Edit: I think I should understand what it means, but in circumstances where there has been no escalation in nearly a decade in individual PS pensions, I'm wondering if I'm missing something...
 
Any profit margin within the annuity is simple part of the cost to the individual.

Of course that's quite true. I suppose you could get really silly and start factoring in the cost of framing, administering and enforcing our tax code into the cost of providing State pensions. But that would clearly be ridiculous - wouldn't it?
 
Of course that's quite true. I suppose you could get really silly and start factoring in the cost of framing, administering and enforcing our tax code into the cost of providing State pensions. But that would clearly be ridiculous - wouldn't it?

Not ridiculous at all, IF you can establish that there is a marginal cost in that area due to State pensions, and IF you can reliably quantify that additional cost... does your gut suggest it exists and/or it's material...?
 
Sorry if this is a stupid question but could you explain the above in plain English for me? What is the escalation rate of PS pensions mean?

Apologies for the jargon. It simply means that PS pensions rise in line with the salaries of serving PS staff members as opposed to increases in the cost of living.

The Department of Public Expenditure estimated a couple of years ago that it would shave €16 billion off the PS pension bill by limiting future increases to increases in the cost of living.
 
Not ridiculous at all, IF you can establish that there is a marginal cost in that area due to State pensions, and IF you can reliably quantify that additional cost... does your gut suggest it exists and/or it's material...?

Well the costs clearly exist. The good folk in the Oireachtas, Department of Finance, Revenue Commissioners and Courts all draw salaries (and pensions!), occupy office space, etc.

Can I reliably quantify the cost? No more than I can reliably quantify the future profits of life assurance companies.

Either way, I don't believe it's in any way material to what we're discussing. To be honest, I was being facetious in making the point.
 
Well the costs clearly exist. The good folk in the Oireachtas, Department of Finance, Revenue Commissioners and Courts all draw salaries (and pensions!), occupy office space, etc..

They sure do, and they still would even if the scheme didn't exist or was different, hence my reference to the MARGINAL cost - but since you've admitted you were only being a smart This post will be deleted if not edited to remove bad language referring to it we may travel no further down this particular cul de sac...
 
Apologies for the jargon. It simply means that PS pensions rise in line with the salaries of serving PS staff members as opposed to increases in the cost of living.

The Department of Public Expenditure estimated a couple of years ago that it would shave €16 billion off the PS pension bill by limiting future increases to increases in the cost of living.

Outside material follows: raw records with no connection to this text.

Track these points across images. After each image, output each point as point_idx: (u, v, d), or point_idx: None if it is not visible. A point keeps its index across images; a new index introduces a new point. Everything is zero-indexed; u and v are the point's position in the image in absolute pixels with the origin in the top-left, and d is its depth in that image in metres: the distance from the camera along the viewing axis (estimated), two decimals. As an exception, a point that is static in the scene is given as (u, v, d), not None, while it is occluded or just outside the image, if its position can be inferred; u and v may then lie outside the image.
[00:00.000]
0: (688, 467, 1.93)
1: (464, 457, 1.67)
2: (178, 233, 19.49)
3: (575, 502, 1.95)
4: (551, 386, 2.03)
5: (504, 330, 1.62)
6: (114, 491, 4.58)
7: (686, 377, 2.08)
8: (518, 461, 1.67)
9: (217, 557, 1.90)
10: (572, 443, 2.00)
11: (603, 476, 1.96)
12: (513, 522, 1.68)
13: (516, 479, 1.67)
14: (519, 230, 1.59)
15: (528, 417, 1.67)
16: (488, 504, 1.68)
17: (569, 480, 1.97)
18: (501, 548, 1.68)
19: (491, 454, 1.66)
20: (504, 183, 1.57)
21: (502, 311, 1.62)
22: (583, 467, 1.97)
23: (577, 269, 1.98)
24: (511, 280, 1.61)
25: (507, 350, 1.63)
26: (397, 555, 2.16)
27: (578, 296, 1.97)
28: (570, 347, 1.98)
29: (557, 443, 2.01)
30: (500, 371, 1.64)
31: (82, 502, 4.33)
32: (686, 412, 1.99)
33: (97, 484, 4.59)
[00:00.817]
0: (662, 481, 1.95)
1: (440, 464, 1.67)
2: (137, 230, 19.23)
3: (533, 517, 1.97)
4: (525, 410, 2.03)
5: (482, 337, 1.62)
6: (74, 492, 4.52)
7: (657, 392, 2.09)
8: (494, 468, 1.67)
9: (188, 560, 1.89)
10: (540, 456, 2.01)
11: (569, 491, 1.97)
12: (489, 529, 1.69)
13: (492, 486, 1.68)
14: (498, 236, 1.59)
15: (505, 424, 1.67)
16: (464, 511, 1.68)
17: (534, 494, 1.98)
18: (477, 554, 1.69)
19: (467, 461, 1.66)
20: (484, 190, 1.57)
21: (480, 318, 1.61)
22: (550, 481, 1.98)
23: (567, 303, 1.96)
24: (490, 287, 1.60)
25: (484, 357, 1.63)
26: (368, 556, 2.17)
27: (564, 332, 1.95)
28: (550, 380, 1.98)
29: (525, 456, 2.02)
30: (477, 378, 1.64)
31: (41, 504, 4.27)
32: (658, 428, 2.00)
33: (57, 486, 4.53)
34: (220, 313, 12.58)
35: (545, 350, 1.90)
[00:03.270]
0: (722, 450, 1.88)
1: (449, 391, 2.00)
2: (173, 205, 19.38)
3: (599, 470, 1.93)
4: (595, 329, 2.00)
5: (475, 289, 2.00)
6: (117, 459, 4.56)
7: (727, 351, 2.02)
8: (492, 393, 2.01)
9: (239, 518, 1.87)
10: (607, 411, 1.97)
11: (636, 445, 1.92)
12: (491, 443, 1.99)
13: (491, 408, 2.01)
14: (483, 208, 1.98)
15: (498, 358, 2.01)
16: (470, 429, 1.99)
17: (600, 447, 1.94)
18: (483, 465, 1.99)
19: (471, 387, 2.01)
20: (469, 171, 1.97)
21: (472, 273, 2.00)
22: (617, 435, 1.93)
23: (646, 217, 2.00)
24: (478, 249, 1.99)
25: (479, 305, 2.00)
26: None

I had a raised that point with colleagues one day last week actually, where I said I couldn't understand why PS pensioners get to benefit from pay agreements entered into by current staff in return for increased productivity / efficiency etc... when they weren't required to deliver said productivity / efficiency. Pensions absolutely should only rise in line with inflation.

Needless to say the 63 year old at the table shifted around uncomfortably in his chair without saying anything...!
 
Can somebody clarify for me how much PRSI a pre 95er pays on €48k, would i be right in thinking its .9% ??